[What to work on]
Copy the rows from the start through the line containing "24: (253, 153)", swapping "absolute pixels" for "raw pixels" and changing nothing else.

(Absolute pixel coordinate data)

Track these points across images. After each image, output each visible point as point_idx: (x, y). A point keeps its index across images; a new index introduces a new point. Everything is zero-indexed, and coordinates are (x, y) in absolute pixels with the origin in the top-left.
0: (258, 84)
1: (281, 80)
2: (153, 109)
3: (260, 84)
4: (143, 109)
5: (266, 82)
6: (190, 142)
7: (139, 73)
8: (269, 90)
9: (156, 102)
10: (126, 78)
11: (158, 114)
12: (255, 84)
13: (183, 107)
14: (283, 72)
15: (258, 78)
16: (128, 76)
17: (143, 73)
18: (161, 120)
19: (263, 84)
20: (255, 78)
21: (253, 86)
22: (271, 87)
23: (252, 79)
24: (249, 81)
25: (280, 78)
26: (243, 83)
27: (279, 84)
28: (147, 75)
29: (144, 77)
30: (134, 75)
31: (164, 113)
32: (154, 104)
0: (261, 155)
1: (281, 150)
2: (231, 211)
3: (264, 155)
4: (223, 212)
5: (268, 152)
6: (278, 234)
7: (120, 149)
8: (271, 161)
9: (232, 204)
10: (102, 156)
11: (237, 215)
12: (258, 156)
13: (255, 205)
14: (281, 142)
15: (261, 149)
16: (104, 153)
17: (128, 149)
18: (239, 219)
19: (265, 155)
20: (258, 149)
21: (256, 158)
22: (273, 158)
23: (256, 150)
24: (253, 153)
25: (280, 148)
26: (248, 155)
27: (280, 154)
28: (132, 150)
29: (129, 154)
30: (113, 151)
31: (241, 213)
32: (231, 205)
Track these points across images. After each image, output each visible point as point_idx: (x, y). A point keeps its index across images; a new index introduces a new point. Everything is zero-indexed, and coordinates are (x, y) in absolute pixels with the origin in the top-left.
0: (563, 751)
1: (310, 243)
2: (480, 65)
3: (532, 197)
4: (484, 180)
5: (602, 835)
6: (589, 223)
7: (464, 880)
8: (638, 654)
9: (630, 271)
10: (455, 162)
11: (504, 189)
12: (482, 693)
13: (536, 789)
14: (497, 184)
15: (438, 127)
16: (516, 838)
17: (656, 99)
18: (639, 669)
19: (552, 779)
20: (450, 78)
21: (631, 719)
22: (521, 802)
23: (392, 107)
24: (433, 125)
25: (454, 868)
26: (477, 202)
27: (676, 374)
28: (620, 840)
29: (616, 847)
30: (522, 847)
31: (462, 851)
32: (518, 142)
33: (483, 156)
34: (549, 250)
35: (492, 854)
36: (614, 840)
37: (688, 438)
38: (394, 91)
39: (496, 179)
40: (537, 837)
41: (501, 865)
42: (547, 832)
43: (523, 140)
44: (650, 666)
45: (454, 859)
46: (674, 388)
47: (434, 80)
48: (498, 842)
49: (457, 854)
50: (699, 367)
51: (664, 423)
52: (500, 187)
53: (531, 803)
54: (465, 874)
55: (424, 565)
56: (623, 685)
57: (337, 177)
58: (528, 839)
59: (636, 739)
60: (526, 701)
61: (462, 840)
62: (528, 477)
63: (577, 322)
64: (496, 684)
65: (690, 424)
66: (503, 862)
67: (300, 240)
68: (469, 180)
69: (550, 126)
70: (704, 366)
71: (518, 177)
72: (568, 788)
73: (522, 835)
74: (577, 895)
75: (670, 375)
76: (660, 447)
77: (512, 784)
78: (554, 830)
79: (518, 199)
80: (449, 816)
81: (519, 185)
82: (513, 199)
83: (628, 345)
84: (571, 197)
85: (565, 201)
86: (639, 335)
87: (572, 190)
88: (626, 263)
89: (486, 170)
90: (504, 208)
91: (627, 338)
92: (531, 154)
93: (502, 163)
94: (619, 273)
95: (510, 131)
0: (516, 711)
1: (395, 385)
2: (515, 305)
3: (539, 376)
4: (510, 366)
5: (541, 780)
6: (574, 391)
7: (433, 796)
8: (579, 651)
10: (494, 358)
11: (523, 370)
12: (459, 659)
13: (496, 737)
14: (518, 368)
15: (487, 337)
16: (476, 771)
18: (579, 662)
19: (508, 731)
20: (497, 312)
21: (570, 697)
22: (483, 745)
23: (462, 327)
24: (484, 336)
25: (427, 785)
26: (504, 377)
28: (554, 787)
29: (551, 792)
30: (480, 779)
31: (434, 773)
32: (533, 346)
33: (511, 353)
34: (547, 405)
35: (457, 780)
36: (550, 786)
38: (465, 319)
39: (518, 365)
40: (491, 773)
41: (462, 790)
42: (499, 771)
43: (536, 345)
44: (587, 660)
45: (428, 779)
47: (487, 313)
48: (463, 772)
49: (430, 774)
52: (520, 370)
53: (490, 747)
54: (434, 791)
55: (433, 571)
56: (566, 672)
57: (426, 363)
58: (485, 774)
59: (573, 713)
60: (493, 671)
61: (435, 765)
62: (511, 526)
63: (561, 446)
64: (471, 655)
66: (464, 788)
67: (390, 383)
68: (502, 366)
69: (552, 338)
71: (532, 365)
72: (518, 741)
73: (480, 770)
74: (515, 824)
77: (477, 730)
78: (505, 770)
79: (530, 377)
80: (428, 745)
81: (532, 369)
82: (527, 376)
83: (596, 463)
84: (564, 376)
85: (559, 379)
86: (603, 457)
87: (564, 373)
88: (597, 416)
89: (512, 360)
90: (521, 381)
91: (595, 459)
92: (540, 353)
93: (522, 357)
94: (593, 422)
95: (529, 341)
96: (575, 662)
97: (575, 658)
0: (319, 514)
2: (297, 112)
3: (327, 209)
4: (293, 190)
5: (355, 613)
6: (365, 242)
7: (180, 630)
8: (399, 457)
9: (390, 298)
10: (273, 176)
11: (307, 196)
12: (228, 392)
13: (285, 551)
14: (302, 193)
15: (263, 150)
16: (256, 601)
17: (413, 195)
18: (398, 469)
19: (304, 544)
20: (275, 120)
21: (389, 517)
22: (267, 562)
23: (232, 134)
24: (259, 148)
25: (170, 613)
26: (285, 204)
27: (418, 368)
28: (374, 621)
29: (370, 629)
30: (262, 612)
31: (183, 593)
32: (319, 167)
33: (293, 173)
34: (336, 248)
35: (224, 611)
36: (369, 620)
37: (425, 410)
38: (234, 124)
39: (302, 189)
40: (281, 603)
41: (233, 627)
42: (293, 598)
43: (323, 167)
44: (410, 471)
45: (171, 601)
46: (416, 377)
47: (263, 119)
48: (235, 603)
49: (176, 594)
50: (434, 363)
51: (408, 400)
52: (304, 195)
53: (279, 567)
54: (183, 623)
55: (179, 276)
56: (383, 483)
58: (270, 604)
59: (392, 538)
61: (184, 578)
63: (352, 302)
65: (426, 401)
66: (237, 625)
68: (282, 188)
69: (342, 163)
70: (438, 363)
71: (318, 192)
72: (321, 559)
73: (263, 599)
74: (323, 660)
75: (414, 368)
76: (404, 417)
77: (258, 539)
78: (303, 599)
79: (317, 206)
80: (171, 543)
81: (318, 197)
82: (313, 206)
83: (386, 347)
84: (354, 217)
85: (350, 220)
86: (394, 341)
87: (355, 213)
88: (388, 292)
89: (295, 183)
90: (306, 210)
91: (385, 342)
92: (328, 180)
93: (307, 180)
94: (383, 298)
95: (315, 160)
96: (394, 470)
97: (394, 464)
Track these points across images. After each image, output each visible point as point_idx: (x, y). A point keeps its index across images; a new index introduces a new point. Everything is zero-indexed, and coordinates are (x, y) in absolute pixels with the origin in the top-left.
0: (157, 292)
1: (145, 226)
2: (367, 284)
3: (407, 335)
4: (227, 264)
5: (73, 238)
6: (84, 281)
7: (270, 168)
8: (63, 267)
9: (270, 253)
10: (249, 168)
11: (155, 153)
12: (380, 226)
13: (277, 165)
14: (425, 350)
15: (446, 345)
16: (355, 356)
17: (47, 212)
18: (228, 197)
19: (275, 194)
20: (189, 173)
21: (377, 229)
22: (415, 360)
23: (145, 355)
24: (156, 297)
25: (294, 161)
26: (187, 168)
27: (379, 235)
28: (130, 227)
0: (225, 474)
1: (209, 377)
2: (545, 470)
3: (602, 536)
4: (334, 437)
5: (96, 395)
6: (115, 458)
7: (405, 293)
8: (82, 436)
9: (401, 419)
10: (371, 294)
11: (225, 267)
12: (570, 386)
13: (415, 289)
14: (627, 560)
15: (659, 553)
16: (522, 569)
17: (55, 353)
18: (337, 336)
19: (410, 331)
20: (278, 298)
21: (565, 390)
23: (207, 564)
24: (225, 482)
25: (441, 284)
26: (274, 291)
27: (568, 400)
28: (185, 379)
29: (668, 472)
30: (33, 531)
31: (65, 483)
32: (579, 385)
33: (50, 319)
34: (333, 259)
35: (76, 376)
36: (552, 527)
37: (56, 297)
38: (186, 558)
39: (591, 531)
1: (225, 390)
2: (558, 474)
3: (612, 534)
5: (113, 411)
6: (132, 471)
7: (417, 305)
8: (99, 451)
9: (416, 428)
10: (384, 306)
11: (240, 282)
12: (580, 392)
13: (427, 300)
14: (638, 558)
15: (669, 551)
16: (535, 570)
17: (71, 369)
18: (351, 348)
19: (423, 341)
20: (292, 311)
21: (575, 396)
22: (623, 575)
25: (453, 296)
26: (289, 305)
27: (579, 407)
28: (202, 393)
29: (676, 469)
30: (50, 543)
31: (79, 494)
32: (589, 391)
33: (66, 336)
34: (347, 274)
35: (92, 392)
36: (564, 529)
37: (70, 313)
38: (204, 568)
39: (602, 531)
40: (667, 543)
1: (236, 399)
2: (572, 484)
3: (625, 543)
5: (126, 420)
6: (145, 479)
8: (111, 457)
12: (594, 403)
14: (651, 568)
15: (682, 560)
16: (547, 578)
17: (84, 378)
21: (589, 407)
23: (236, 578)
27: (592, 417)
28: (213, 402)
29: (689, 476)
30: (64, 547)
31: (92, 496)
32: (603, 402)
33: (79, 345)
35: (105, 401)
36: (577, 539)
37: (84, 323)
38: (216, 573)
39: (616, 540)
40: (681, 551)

[Exercise output]
Track these points across images. After each image, output each visible point as point_idx: (x, y). A point keeps its index across images; a new index introduces a new point. Everything is zero-indexed, and coordinates are (x, y) in raw pixels with the origin in the top-left.
0: (258, 84)
1: (281, 80)
2: (153, 109)
3: (260, 84)
4: (143, 109)
5: (266, 82)
6: (190, 142)
7: (139, 73)
8: (269, 90)
9: (156, 102)
10: (126, 78)
11: (158, 114)
12: (255, 84)
13: (183, 107)
14: (283, 72)
15: (258, 78)
16: (128, 76)
17: (143, 73)
18: (161, 120)
19: (263, 84)
20: (255, 78)
21: (253, 86)
22: (271, 87)
23: (252, 79)
24: (249, 81)
25: (280, 78)
26: (243, 83)
27: (279, 84)
28: (147, 75)
29: (144, 77)
30: (134, 75)
31: (164, 113)
32: (154, 104)
0: (261, 155)
1: (281, 150)
2: (231, 211)
3: (264, 155)
4: (223, 212)
5: (268, 152)
6: (278, 234)
7: (120, 149)
8: (271, 161)
9: (232, 204)
10: (102, 156)
11: (237, 215)
12: (258, 156)
13: (255, 205)
14: (281, 142)
15: (261, 149)
16: (104, 153)
17: (128, 149)
18: (239, 219)
19: (265, 155)
20: (258, 149)
21: (256, 158)
22: (273, 158)
23: (256, 150)
24: (253, 153)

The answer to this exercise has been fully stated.